En l’an 2001, peu de temps avant que la face du monde ne change en plein ciel new-yorkais, c’est ma planète musicale à moi qui allait prendre un coup. Habituées à ne filtrer que les grandes ondes, mes oreilles allaient découvrir que la musique n’est jamais si pure que lorsqu’on va soi-même la chercher. Sortait le premier disque d’un duo Norvégien, aussi éloigné du star system que 2001 l’était de 1984. Avec leur physique commun et leur look dépareillé, ils auraient très bien pu se glisser sur les bancs de l’amphithéâtre universitaire de mon quotidien, où je les aurais appelés par leurs prénoms : Erik et Erlend. Comment donc sont-ils arrivés sur ma platine ? Gageons que l’âge de raison n’avait pas dissipé la curiosité.

 

Le titre de cet album : Quiet is the new loud. Autrement dit : pas besoin d’en faire des tonnes pour être scotchant. Les ingrédients : une paire de guitares, un léger tapis de percussions, quelque trompette, et aucun effet supplémentaire. Et surtout, pas plus de trois ou quatre pistes par chanson.

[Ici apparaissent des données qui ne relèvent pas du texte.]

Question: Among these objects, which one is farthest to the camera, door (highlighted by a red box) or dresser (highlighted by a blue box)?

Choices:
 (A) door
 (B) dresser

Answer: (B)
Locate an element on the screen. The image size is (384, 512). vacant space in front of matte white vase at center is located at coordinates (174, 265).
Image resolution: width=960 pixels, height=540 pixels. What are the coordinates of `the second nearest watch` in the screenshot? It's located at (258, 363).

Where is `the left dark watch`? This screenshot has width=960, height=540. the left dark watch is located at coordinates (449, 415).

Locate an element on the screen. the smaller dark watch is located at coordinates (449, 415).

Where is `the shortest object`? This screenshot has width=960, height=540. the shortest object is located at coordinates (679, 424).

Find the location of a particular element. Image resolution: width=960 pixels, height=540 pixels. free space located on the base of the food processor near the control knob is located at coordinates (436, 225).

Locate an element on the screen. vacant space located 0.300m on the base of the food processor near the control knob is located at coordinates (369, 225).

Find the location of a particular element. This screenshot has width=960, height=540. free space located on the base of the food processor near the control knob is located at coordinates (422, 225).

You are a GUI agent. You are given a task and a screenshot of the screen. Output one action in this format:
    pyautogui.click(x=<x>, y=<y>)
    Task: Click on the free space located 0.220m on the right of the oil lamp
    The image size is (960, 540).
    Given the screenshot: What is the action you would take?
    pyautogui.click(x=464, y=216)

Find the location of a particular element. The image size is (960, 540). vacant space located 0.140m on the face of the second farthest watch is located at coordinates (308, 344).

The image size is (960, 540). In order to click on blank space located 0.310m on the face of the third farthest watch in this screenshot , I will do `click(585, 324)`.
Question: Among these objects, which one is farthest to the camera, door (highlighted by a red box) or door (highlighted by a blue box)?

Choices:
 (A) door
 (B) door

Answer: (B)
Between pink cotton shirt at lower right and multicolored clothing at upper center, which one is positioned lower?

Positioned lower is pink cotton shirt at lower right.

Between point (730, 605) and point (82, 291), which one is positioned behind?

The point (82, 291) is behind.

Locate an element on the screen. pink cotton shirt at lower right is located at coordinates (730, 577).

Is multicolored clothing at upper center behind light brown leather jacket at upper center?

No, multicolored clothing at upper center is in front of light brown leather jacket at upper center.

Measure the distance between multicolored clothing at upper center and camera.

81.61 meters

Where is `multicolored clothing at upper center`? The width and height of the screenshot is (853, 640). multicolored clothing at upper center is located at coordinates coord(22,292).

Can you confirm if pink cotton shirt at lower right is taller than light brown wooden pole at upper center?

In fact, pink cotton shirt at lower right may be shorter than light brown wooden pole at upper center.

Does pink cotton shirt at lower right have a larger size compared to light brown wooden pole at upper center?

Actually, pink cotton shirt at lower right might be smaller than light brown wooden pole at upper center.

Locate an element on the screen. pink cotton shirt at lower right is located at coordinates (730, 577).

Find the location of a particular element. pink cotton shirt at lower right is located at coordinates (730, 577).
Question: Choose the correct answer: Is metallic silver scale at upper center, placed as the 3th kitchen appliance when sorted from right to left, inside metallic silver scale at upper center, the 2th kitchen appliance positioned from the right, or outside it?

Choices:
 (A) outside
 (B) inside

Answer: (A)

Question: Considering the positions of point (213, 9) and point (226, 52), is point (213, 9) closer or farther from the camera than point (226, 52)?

Alternant accords et arpèges, créant des ritournelles délicieusement tristes, à la gravité accentuée par leurs voix, candides et mielleuses. Ce disque brut, au trouble efficient de la première à la dernière seconde, ne trempait pourtant jamais dans le sentimentalisme populaire, ou le bien en vogue marketing du suicide collectif. Au contraire, cette suite acoustique, aussi harmonieuse que minimaliste, réinventait les concepts de tristesse heureuse, de séduction simpliste, et de mélancolie affective. Je découvrais que je pouvais aimer la musique comme j’aimais les femmes : belle et sans artifice.

 

Quelques années plus tard, le petit garçon qui avait eu vingt ans en 2001, prit sur ses épaules son baluchon, sa tente Quechua, et s’en alla parcourir la route trépidante des festivals. C’est ainsi qu’un dimanche d’août 2009, au sortir d’une scène du Pukkelpop, je suis tombé nez à nez avec Erlend Oye. Ce grand Norvégien au regard perdu derrière ses lunettes démesurées, ressemblant davantage à un ingénieur informaticien qu’à un musicien passionné. Ce membre fondateur des Kings of Convenience, qui deux heures plutôt, s’était produit sur cette même scène en tant que leader d’une autre de ses formations, The Whitest Boy Alive. Cet artiste sensible et naturel, tant écouté et adulé, qui se présentait là, à un bras tendu de moi. Toutes ces années durant lesquelles sa musique m’avait accompagné, je l’avais imaginé aussi sympathique que ses compositions, et j’aurai rarement tant déchanté. Erlend se révéla aussi froid que son fjord natal, et visiblement agacé que je lui témoigne de tout ce que sa musique m’avait apporté, ouvrit à peine la bouche pour me répondre. Sans même daigner croiser mon regard. En quelques secondes, son attitude avait détruit en moi ce que son œuvre avait mis des années à construire. Car la déception fut telle que jamais plus je n’ai prêté d’intérêt à l’évolution de sa discographie. Depuis ce jour, je n’ai plus écouté Quiet is the new loud, le premier d’une liste d’albums à m’avoir ouvert tant de perspectives.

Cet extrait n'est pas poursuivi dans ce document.